Reich und national

###Phasenverschiebung###

Aus dem Halbschlaf aufgewacht mit einer Sequenz aus Steve Reich’s „Music for 18 Musicians“ im Kopf, eines meiner Lieblingsstücke aus der minimalistischen Tradition, das ich allerdings seit mindestens ... 18 Monaten nicht mehr gehört habe. Denke: wie ein Kommentar zum Abschlusszitat meines gestrigen Blogs. Es gibt Begriffe, auch ganze Beobachtungen, die man ähnlich wie Noten scheinbar endlos transponieren kann. Figur und Hintergrund in der visuellen Wahrnehmung, Figur und Hintergrund in der Musik, Figur und Hintergrund bei der Beschreibung von Beobachtungssituationen (z.B. Ritualen), Figur und Hintergrund im semantischen Gewebe eines Satzes.

Reich hat phasenartig verschobene Patterns meist modaler Tonalität übereinandergelegt. Durch Repetition mit geringfügigen Variationen entstehen – gerade bei „Music for 18 Musicians“ – raumhafte Übergänge. Statt melodiöser oder narrativer Kontinuität (Linearität) bildet sich der Eindruck nahtloser Durchdringung von Vordergrund und Hintergrund, Anfang und Ende. Teile des Klangraums spielen sich momentartig in den vordergründigen Aufmerksamkeitsfokus, um jäh aber sanft vom Fluss des Hintergrund aufgenommen und neu ausgestossen zu werden.

Arm dran sind bei dieser Musik nur Menschen mit einem analytischen Hörstil (remember Adorno ...). Bewegt man sich jedoch außerhalb dieses seltsamen, rationalistischen Paradigmas, lassen sich aufschlussreiche Beobachtungen zum Beobachter machen bzw. zum Hörer, wenn er wagt, die Augen zu schließen.


###Rückbezug###

Involviertheit oder „Teilhabe“ am Beobachtungsfeld (jetzt weniger in dem allgemeinen Sinn der Systemtheorien 1. oder 2. Ordnung), sondern im spezifischeren Sinn, der [dynamischen Ritualwissenschaft](http://www.ritualdynamik.uni-hd.de), die wir in Heidelberg zu entwickeln scheinen.
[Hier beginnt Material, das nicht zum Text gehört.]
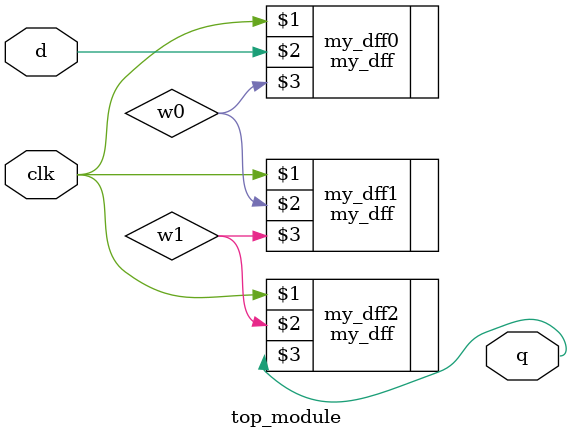
<source format=v>
module top_module ( input clk, input d, output q );
    
    wire w0, w1;
    my_dff my_dff0(clk, d, w0);
    my_dff my_dff1(clk, w0, w1);
    my_dff my_dff2(clk, w1, q);

endmodule

</source>
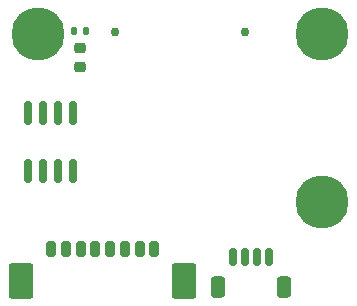
<source format=gbr>
%TF.GenerationSoftware,KiCad,Pcbnew,(6.0.0-0)*%
%TF.CreationDate,2022-03-07T15:49:25-05:00*%
%TF.ProjectId,qwiic,71776969-632e-46b6-9963-61645f706362,rev?*%
%TF.SameCoordinates,Original*%
%TF.FileFunction,Soldermask,Top*%
%TF.FilePolarity,Negative*%
%FSLAX46Y46*%
G04 Gerber Fmt 4.6, Leading zero omitted, Abs format (unit mm)*
G04 Created by KiCad (PCBNEW (6.0.0-0)) date 2022-03-07 15:49:25*
%MOMM*%
%LPD*%
G01*
G04 APERTURE LIST*
G04 Aperture macros list*
%AMRoundRect*
0 Rectangle with rounded corners*
0 $1 Rounding radius*
0 $2 $3 $4 $5 $6 $7 $8 $9 X,Y pos of 4 corners*
0 Add a 4 corners polygon primitive as box body*
4,1,4,$2,$3,$4,$5,$6,$7,$8,$9,$2,$3,0*
0 Add four circle primitives for the rounded corners*
1,1,$1+$1,$2,$3*
1,1,$1+$1,$4,$5*
1,1,$1+$1,$6,$7*
1,1,$1+$1,$8,$9*
0 Add four rect primitives between the rounded corners*
20,1,$1+$1,$2,$3,$4,$5,0*
20,1,$1+$1,$4,$5,$6,$7,0*
20,1,$1+$1,$6,$7,$8,$9,0*
20,1,$1+$1,$8,$9,$2,$3,0*%
G04 Aperture macros list end*
%ADD10C,4.500000*%
%ADD11RoundRect,0.200000X-0.200000X-0.450000X0.200000X-0.450000X0.200000X0.450000X-0.200000X0.450000X0*%
%ADD12RoundRect,0.250001X-0.799999X-1.249999X0.799999X-1.249999X0.799999X1.249999X-0.799999X1.249999X0*%
%ADD13RoundRect,0.135000X0.135000X0.185000X-0.135000X0.185000X-0.135000X-0.185000X0.135000X-0.185000X0*%
%ADD14RoundRect,0.150000X0.150000X0.625000X-0.150000X0.625000X-0.150000X-0.625000X0.150000X-0.625000X0*%
%ADD15RoundRect,0.250000X0.350000X0.650000X-0.350000X0.650000X-0.350000X-0.650000X0.350000X-0.650000X0*%
%ADD16RoundRect,0.150000X0.150000X-0.825000X0.150000X0.825000X-0.150000X0.825000X-0.150000X-0.825000X0*%
%ADD17RoundRect,0.218750X-0.256250X0.218750X-0.256250X-0.218750X0.256250X-0.218750X0.256250X0.218750X0*%
%ADD18C,0.760000*%
G04 APERTURE END LIST*
D10*
%TO.C,H1*%
X95000000Y-64000000D03*
%TD*%
%TO.C,H2*%
X119000000Y-64000000D03*
%TD*%
D11*
%TO.C,J2*%
X96082000Y-82189000D03*
X97332000Y-82189000D03*
X98582000Y-82189000D03*
X99832000Y-82189000D03*
X101082000Y-82189000D03*
X102332000Y-82189000D03*
X103582000Y-82189000D03*
X104832000Y-82189000D03*
D12*
X107382000Y-84939000D03*
X93532000Y-84939000D03*
%TD*%
D13*
%TO.C,R1*%
X99062000Y-63754000D03*
X98042000Y-63754000D03*
%TD*%
D14*
%TO.C,J1*%
X111530000Y-82895000D03*
X112530000Y-82895000D03*
X113530000Y-82895000D03*
X114530000Y-82895000D03*
D15*
X115830000Y-85420000D03*
X110230000Y-85420000D03*
%TD*%
D16*
%TO.C,U2*%
X94107000Y-75627000D03*
X95377000Y-75627000D03*
X96647000Y-75627000D03*
X97917000Y-75627000D03*
X97917000Y-70677000D03*
X96647000Y-70677000D03*
X95377000Y-70677000D03*
X94107000Y-70677000D03*
%TD*%
D17*
%TO.C,D1*%
X98552000Y-66827500D03*
X98552000Y-65252500D03*
%TD*%
D10*
%TO.C,H3*%
X119000000Y-78232000D03*
%TD*%
D18*
%TO.C,J3*%
X101475500Y-63900000D03*
X112524500Y-63900000D03*
%TD*%
M02*

</source>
Schaut man sich das Ritualverständnis innerhalb der systemischen Therapie an (seit Mara Selvini Palazzoli), so entdeckt man meist ein Auffassung von Ritual als (aus dem Therapiekontext heraus gesehen dysfunktionales) „Muster“, das durch eine geeignete Variation dynamisiert und in ein anderes Muster verwandelt werden soll. „Rituale“ werden so selber zu einer Intervention unter anderen, verschreibbar, umgrenzt. Meist sind es symbolische Handlungen, die verordnet werden (wie die „Prozession“ einer Familie zur Kloschlüssel, in der die Medikamente des Indexpatienten versenkt werden).

Das verkürzt den Begriff „Ritual“ ziemlich, oder spielt zumindest eine interventionistische Variation von Ritualverständnis in den Vordergrund.

Unsere mitteleuropäische Teilhabe an Ritualen wie Hochzeiten, Taufen, Beerdigungen (um hier nur existentiellere Situationen zu nennen) ist oft eher beobachtender Natur. Wir stellen uns außerhalb.


"Wenn ich beobachte, unterscheide ich. Ich wäre vielleicht nicht auf den Gedanken gekommen zu unterscheiden." – Antoine de Saint-Exupéry, Carnets


Daneben gibt es kulturanthropologische Varianten von Ritualverständis, die weniger separate, aus dem Kontext heraustrennbare Handlungssequenzen hervorheben, sondern die Verflochtenheit solcher Performanzen mit dem generellen Weltwahrnehmungs- und -deutungssystem einer Kultur.

Die Teilhabe der Akteure am Ritualgeschehen kann dementsprechend auch noch andere Formen annehmen als die ironische Distanz, die verachtungsvolle Duldung, die romantische Rührung, die strategische Planung usw., die in unseren post-modernen Kontexten oft im Vordergrund stehen. Darunter die Begeisterung, Ekstase, Verschmelzung, Ehrfurcht, das gewalt(tätige) Mitgrissensein. Um sich der Suggestivität einiger Rituale auszuliefern zu können, braucht es Formen der Affirmation: der Bejahung eigener kultureller Wurzeln und Formen.


Damit wäre ich fast – im Sinne des Reich’schen Prinzips der Phasenverschiebung und in genußvoller Assoziativität - bei der ganzen aktuellen Debatte um nationalstaatliche Symbole angekommen. Fussballweltmeisterschaft als nationalstaatlicher Affirmationsversuch von unten (und ein wenig ja auch von oben).

Dazu mag jemand anders weiterschreiben.